┌──

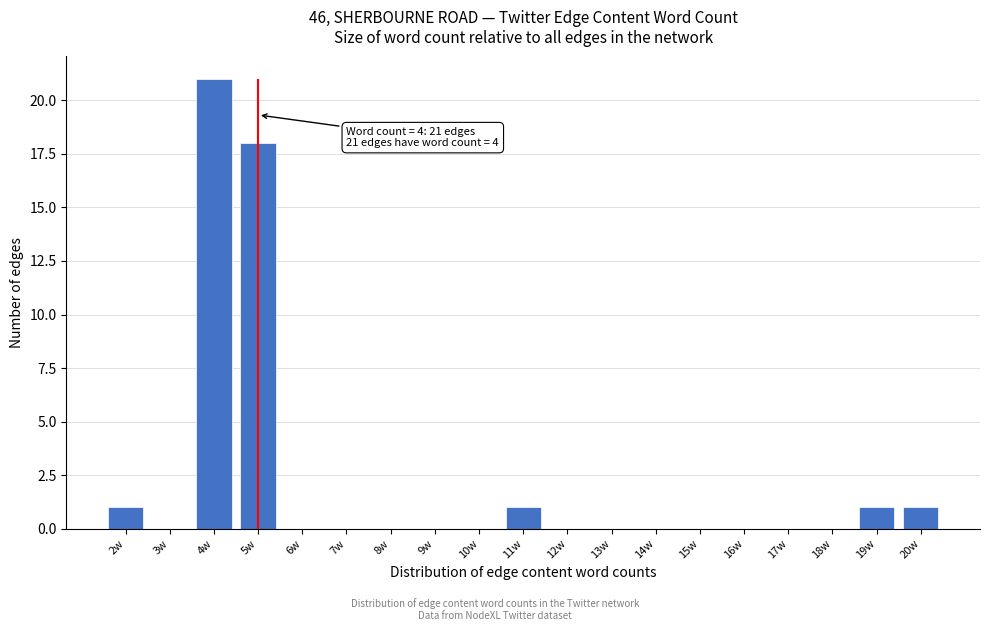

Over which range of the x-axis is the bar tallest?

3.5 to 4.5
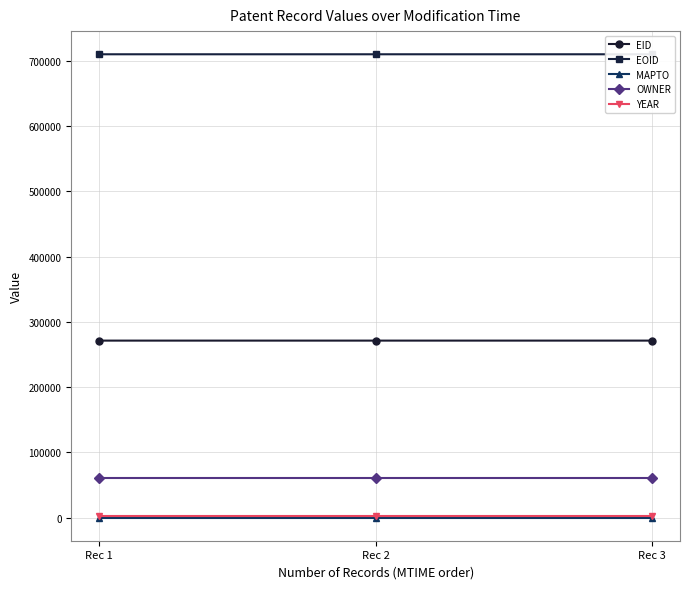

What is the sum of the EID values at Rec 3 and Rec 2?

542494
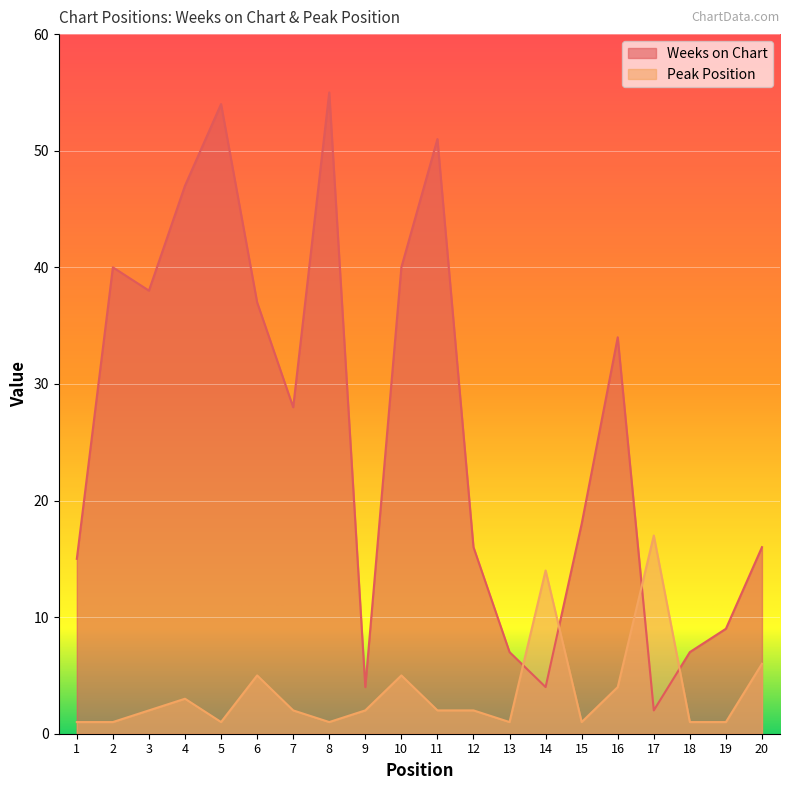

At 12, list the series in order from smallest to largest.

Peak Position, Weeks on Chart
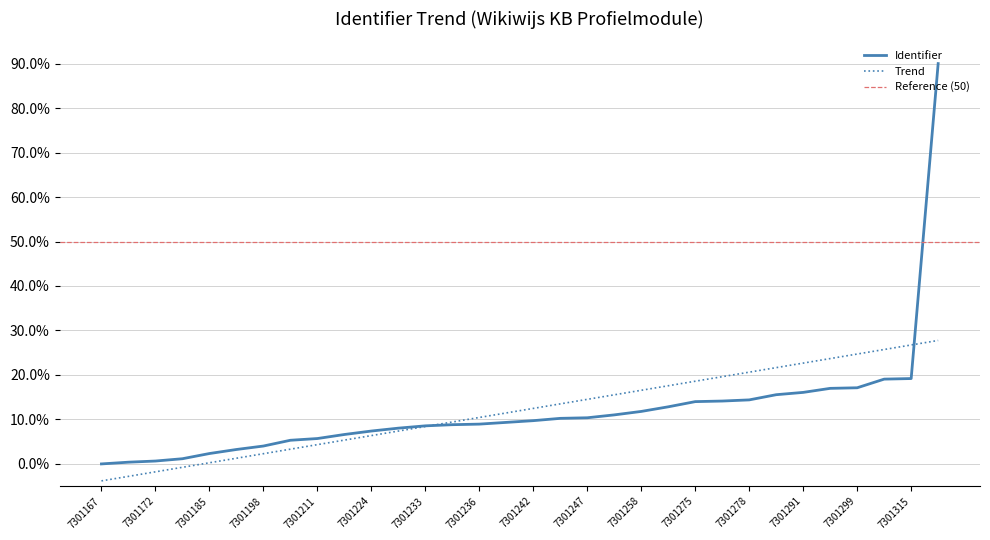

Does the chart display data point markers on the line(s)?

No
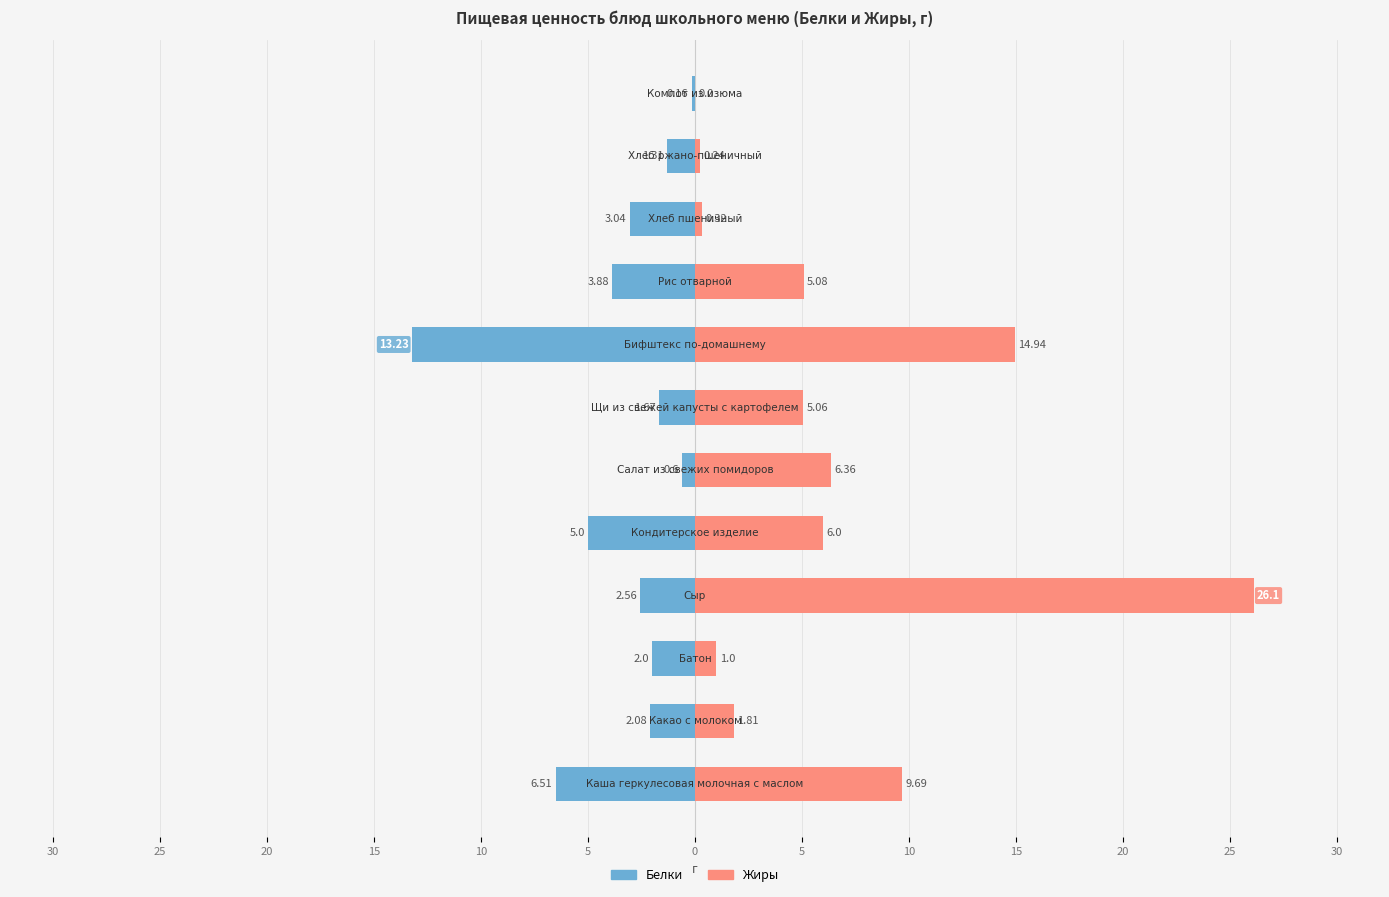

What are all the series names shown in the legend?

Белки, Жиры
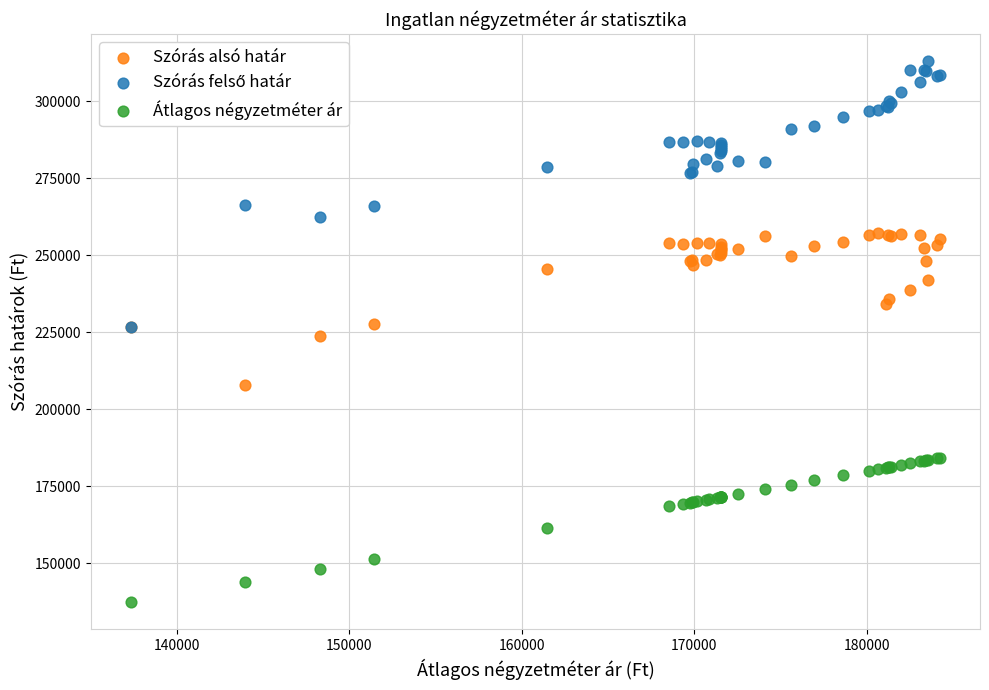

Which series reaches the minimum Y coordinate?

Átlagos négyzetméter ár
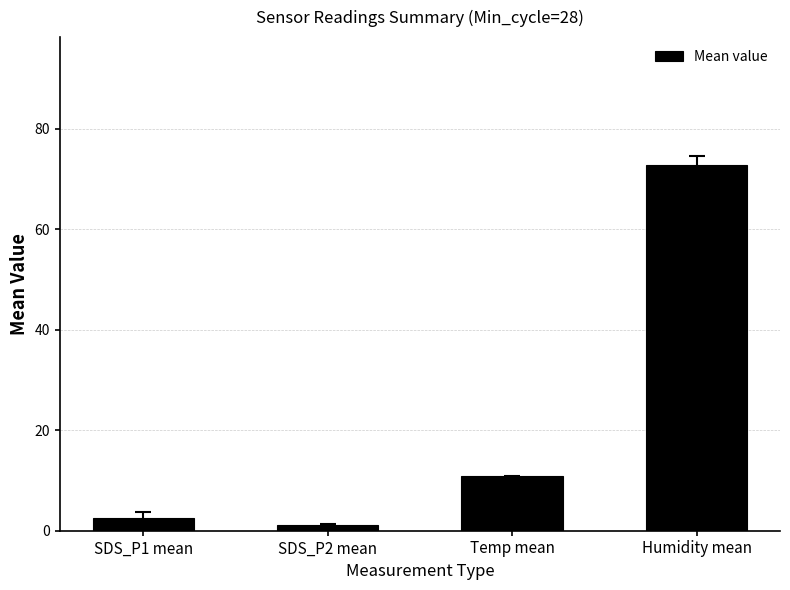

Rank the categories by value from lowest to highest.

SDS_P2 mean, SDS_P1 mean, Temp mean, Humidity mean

└──

→ **PROBLEM TO SOLVE**
Copy the records word for word, from the start of the records up to and including the line with "Rank the categories", and leave the pictures out.

→ **RESULT BELOW**
Over which range of the x-axis is the bar tallest?

3.5 to 4.5

What is the sum of the EID values at Rec 3 and Rec 2?

542494

At 12, list the series in order from smallest to largest.

Peak Position, Weeks on Chart

Does the chart display data point markers on the line(s)?

No

What are all the series names shown in the legend?

Белки, Жиры

Which series reaches the minimum Y coordinate?

Átlagos négyzetméter ár

Rank the categories by value from lowest to highest.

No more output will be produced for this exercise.